Request ->
Retype every entry word for word. Omit the pictures.
──────────────────────────────
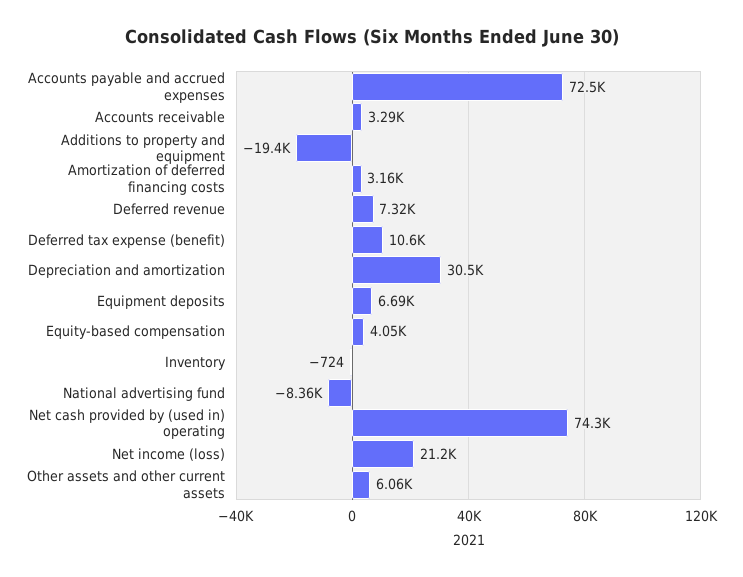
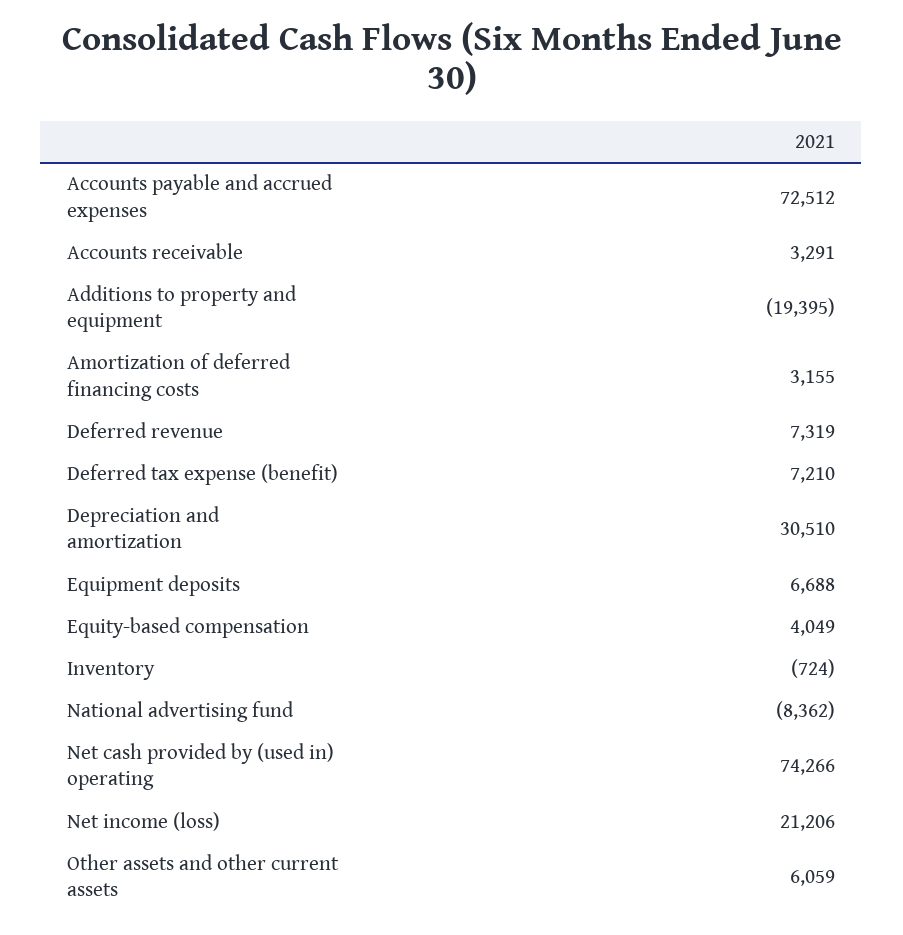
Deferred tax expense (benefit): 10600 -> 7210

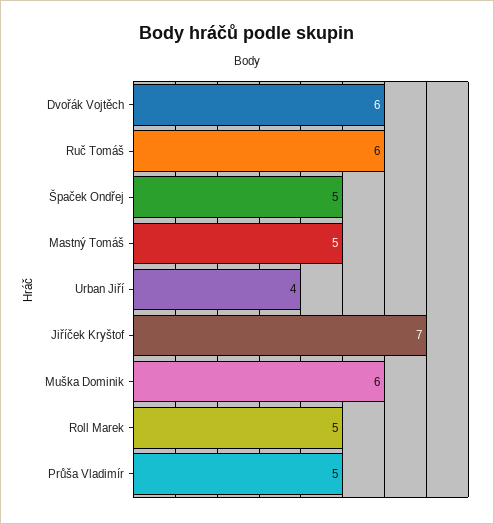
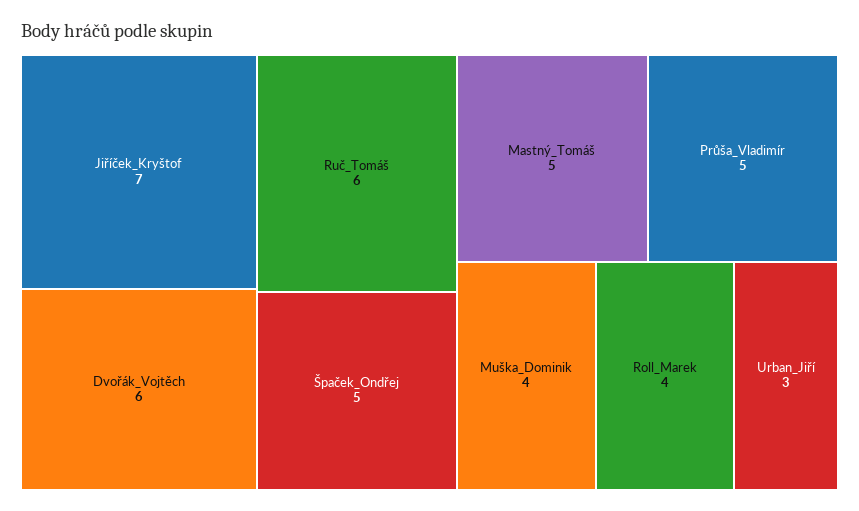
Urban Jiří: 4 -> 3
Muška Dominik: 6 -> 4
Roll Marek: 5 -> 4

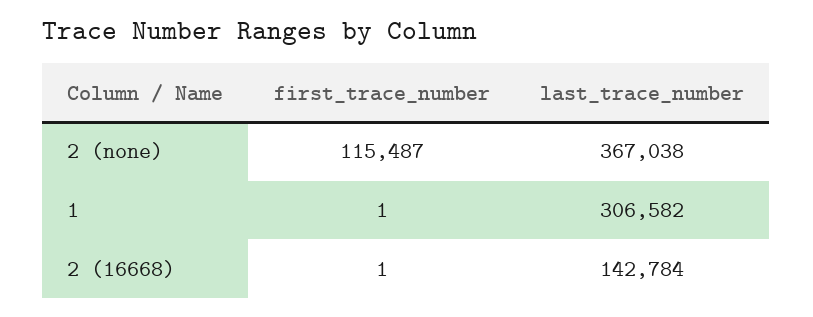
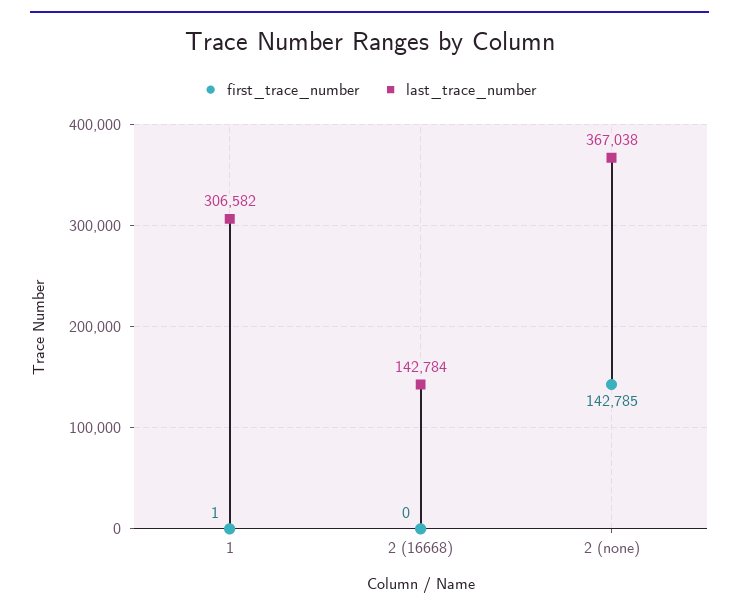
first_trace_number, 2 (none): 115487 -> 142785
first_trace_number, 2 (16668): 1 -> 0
──────────────────────────────
Answer to this problem ->
Deferred tax expense (benefit): 10600 -> 7210

Urban Jiří: 4 -> 3
Muška Dominik: 6 -> 4
Roll Marek: 5 -> 4

first_trace_number, 2 (none): 115487 -> 142785
first_trace_number, 2 (16668): 1 -> 0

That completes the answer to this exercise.